_Instruction_.
Copy the records below exactly. Include all of them.

_Given information_.

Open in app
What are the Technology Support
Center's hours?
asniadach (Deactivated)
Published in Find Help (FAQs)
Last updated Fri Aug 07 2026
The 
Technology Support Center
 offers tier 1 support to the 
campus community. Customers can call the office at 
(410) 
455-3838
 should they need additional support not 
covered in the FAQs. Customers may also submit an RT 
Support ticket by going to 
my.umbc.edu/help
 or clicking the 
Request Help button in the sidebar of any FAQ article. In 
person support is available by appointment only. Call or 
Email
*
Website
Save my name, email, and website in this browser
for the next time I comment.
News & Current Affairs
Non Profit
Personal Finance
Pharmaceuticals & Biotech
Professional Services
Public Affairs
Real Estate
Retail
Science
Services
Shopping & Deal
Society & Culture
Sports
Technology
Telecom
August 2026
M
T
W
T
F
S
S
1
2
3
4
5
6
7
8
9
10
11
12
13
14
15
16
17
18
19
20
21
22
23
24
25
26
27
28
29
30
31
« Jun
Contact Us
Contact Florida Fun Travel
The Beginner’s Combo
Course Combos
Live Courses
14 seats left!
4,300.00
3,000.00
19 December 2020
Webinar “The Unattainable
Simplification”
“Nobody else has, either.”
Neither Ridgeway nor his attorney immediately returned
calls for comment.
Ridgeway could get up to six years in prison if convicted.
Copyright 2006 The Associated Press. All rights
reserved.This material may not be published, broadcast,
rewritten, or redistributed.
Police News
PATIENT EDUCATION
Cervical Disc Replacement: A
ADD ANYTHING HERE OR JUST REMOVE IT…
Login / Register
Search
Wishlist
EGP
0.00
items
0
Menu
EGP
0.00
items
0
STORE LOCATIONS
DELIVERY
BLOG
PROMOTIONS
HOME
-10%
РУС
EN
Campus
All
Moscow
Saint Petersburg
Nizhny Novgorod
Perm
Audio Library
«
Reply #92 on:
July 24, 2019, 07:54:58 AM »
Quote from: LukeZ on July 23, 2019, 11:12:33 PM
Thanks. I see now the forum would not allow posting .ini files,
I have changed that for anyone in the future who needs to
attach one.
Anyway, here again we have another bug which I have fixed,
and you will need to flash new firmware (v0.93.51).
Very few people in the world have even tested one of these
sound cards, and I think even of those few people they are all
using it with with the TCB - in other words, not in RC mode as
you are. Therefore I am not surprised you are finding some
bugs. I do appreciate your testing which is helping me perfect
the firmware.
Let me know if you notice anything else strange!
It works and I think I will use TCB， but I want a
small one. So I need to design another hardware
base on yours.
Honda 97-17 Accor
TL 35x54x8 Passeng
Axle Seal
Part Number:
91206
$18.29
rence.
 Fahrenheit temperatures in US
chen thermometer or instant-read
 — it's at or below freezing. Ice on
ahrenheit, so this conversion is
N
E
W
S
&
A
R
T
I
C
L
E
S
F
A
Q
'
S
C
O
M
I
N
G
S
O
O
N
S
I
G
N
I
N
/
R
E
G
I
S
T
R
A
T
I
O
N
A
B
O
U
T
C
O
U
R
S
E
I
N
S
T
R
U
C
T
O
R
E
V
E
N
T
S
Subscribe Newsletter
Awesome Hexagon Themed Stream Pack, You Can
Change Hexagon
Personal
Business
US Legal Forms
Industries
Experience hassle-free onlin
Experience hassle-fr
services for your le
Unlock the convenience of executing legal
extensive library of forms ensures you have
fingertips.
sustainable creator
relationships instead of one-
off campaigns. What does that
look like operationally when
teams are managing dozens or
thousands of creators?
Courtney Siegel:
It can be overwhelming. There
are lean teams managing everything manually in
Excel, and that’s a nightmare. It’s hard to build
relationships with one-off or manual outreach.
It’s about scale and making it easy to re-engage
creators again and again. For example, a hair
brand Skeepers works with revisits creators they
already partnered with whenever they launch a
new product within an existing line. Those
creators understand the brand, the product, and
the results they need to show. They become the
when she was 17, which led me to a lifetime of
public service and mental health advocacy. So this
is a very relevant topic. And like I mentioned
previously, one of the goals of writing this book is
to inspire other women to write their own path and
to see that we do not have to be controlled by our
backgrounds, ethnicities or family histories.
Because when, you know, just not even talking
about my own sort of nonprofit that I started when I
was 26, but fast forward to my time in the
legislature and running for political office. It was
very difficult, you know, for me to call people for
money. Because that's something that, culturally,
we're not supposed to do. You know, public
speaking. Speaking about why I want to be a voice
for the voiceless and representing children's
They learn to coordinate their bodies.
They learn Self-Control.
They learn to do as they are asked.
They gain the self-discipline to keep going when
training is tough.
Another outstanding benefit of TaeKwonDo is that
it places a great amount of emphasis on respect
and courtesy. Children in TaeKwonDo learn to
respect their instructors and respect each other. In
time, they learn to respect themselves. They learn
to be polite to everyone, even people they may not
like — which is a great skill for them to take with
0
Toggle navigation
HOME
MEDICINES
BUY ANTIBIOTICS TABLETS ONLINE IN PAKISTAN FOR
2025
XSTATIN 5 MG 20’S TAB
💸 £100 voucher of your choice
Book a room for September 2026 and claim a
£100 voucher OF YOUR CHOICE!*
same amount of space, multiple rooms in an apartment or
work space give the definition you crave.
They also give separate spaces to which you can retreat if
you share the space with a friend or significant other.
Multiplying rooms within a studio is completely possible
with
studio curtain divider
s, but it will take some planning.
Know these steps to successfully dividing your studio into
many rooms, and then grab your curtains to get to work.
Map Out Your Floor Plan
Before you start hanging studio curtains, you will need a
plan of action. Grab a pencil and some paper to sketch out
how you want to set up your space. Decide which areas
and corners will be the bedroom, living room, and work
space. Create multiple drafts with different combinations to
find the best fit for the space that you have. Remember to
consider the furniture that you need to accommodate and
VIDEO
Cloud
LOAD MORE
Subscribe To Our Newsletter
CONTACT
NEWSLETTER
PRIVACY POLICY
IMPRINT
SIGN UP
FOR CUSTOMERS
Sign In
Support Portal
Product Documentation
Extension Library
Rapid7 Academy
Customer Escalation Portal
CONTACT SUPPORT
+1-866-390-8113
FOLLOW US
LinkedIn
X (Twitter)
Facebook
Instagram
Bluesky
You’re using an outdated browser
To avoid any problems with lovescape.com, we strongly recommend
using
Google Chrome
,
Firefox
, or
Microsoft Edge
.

_Expected answer_.
Open in app
What are the Technology Support
Center's hours?
asniadach (Deactivated)
Published in Find Help (FAQs)
Last updated Fri Aug 07 2026
The 
Technology Support Center
 offers tier 1 support to the 
campus community. Customers can call the office at 
(410) 
455-3838
 should they need additional support not 
covered in the FAQs. Customers may also submit an RT 
Support ticket by going to 
my.umbc.edu/help
 or clicking the 
Request Help button in the sidebar of any FAQ article. In 
person support is available by appointment only. Call or 
Email
*
Website
Save my name, email, and website in this browser
for the next time I comment.
News & Current Affairs
Non Profit
Personal Finance
Pharmaceuticals & Biotech
Professional Services
Public Affairs
Real Estate
Retail
Science
Services
Shopping & Deal
Society & Culture
Sports
Technology
Telecom
August 2026
M
T
W
T
F
S
S
1
2
3
4
5
6
7
8
9
10
11
12
13
14
15
16
17
18
19
20
21
22
23
24
25
26
27
28
29
30
31
« Jun
Contact Us
Contact Florida Fun Travel
The Beginner’s Combo
Course Combos
Live Courses
14 seats left!
4,300.00
3,000.00
19 December 2020
Webinar “The Unattainable
Simplification”
“Nobody else has, either.”
Neither Ridgeway nor his attorney immediately returned
calls for comment.
Ridgeway could get up to six years in prison if convicted.
Copyright 2006 The Associated Press. All rights
reserved.This material may not be published, broadcast,
rewritten, or redistributed.
Police News
PATIENT EDUCATION
Cervical Disc Replacement: A
ADD ANYTHING HERE OR JUST REMOVE IT…
Login / Register
Search
Wishlist
EGP
0.00
items
0
Menu
EGP
0.00
items
0
STORE LOCATIONS
DELIVERY
BLOG
PROMOTIONS
HOME
-10%
РУС
EN
Campus
All
Moscow
Saint Petersburg
Nizhny Novgorod
Perm
Audio Library
«
Reply #92 on:
July 24, 2019, 07:54:58 AM »
Quote from: LukeZ on July 23, 2019, 11:12:33 PM
Thanks. I see now the forum would not allow posting .ini files,
I have changed that for anyone in the future who needs to
attach one.
Anyway, here again we have another bug which I have fixed,
and you will need to flash new firmware (v0.93.51).
Very few people in the world have even tested one of these
sound cards, and I think even of those few people they are all
using it with with the TCB - in other words, not in RC mode as
you are. Therefore I am not surprised you are finding some
bugs. I do appreciate your testing which is helping me perfect
the firmware.
Let me know if you notice anything else strange!
It works and I think I will use TCB， but I want a
small one. So I need to design another hardware
base on yours.
Honda 97-17 Accor
TL 35x54x8 Passeng
Axle Seal
Part Number:
91206
$18.29
rence.
 Fahrenheit temperatures in US
chen thermometer or instant-read
 — it's at or below freezing. Ice on
ahrenheit, so this conversion is
N
E
W
S
&
A
R
T
I
C
L
E
S
F
A
Q
'
S
C
O
M
I
N
G
S
O
O
N
S
I
G
N
I
N
/
R
E
G
I
S
T
R
A
T
I
O
N
A
B
O
U
T
C
O
U
R
S
E
I
N
S
T
R
U
C
T
O
R
E
V
E
N
T
S
Subscribe Newsletter
Awesome Hexagon Themed Stream Pack, You Can
Change Hexagon
Personal
Business
US Legal Forms
Industries
Experience hassle-free onlin
Experience hassle-fr
services for your le
Unlock the convenience of executing legal
extensive library of forms ensures you have
fingertips.
sustainable creator
relationships instead of one-
off campaigns. What does that
look like operationally when
teams are managing dozens or
thousands of creators?
Courtney Siegel:
It can be overwhelming. There
are lean teams managing everything manually in
Excel, and that’s a nightmare. It’s hard to build
relationships with one-off or manual outreach.
It’s about scale and making it easy to re-engage
creators again and again. For example, a hair
brand Skeepers works with revisits creators they
already partnered with whenever they launch a
new product within an existing line. Those
creators understand the brand, the product, and
the results they need to show. They become the
when she was 17, which led me to a lifetime of
public service and mental health advocacy. So this
is a very relevant topic. And like I mentioned
previously, one of the goals of writing this book is
to inspire other women to write their own path and
to see that we do not have to be controlled by our
backgrounds, ethnicities or family histories.
Because when, you know, just not even talking
about my own sort of nonprofit that I started when I
was 26, but fast forward to my time in the
legislature and running for political office. It was
very difficult, you know, for me to call people for
money. Because that's something that, culturally,
we're not supposed to do. You know, public
speaking. Speaking about why I want to be a voice
for the voiceless and representing children's
They learn to coordinate their bodies.
They learn Self-Control.
They learn to do as they are asked.
They gain the self-discipline to keep going when
training is tough.
Another outstanding benefit of TaeKwonDo is that
it places a great amount of emphasis on respect
and courtesy. Children in TaeKwonDo learn to
respect their instructors and respect each other. In
time, they learn to respect themselves. They learn
to be polite to everyone, even people they may not
like — which is a great skill for them to take with
0
Toggle navigation
HOME
MEDICINES
BUY ANTIBIOTICS TABLETS ONLINE IN PAKISTAN FOR
2025
XSTATIN 5 MG 20’S TAB
💸 £100 voucher of your choice
Book a room for September 2026 and claim a
£100 voucher OF YOUR CHOICE!*
same amount of space, multiple rooms in an apartment or
work space give the definition you crave.
They also give separate spaces to which you can retreat if
you share the space with a friend or significant other.
Multiplying rooms within a studio is completely possible
with
studio curtain divider
s, but it will take some planning.
Know these steps to successfully dividing your studio into
many rooms, and then grab your curtains to get to work.
Map Out Your Floor Plan
Before you start hanging studio curtains, you will need a
plan of action. Grab a pencil and some paper to sketch out
how you want to set up your space. Decide which areas
and corners will be the bedroom, living room, and work
space. Create multiple drafts with different combinations to
find the best fit for the space that you have. Remember to
consider the furniture that you need to accommodate and
VIDEO
Cloud
LOAD MORE
Subscribe To Our Newsletter
CONTACT
NEWSLETTER
PRIVACY POLICY
IMPRINT
SIGN UP
FOR CUSTOMERS
Sign In
Support Portal
Product Documentation
Extension Library
Rapid7 Academy
Customer Escalation Portal
CONTACT SUPPORT
+1-866-390-8113
FOLLOW US
LinkedIn
X (Twitter)
Facebook
Instagram
Bluesky
You’re using an outdated browser
To avoid any problems with lovescape.com, we strongly recommend
using
Google Chrome
,
Firefox
, or
Microsoft Edge
.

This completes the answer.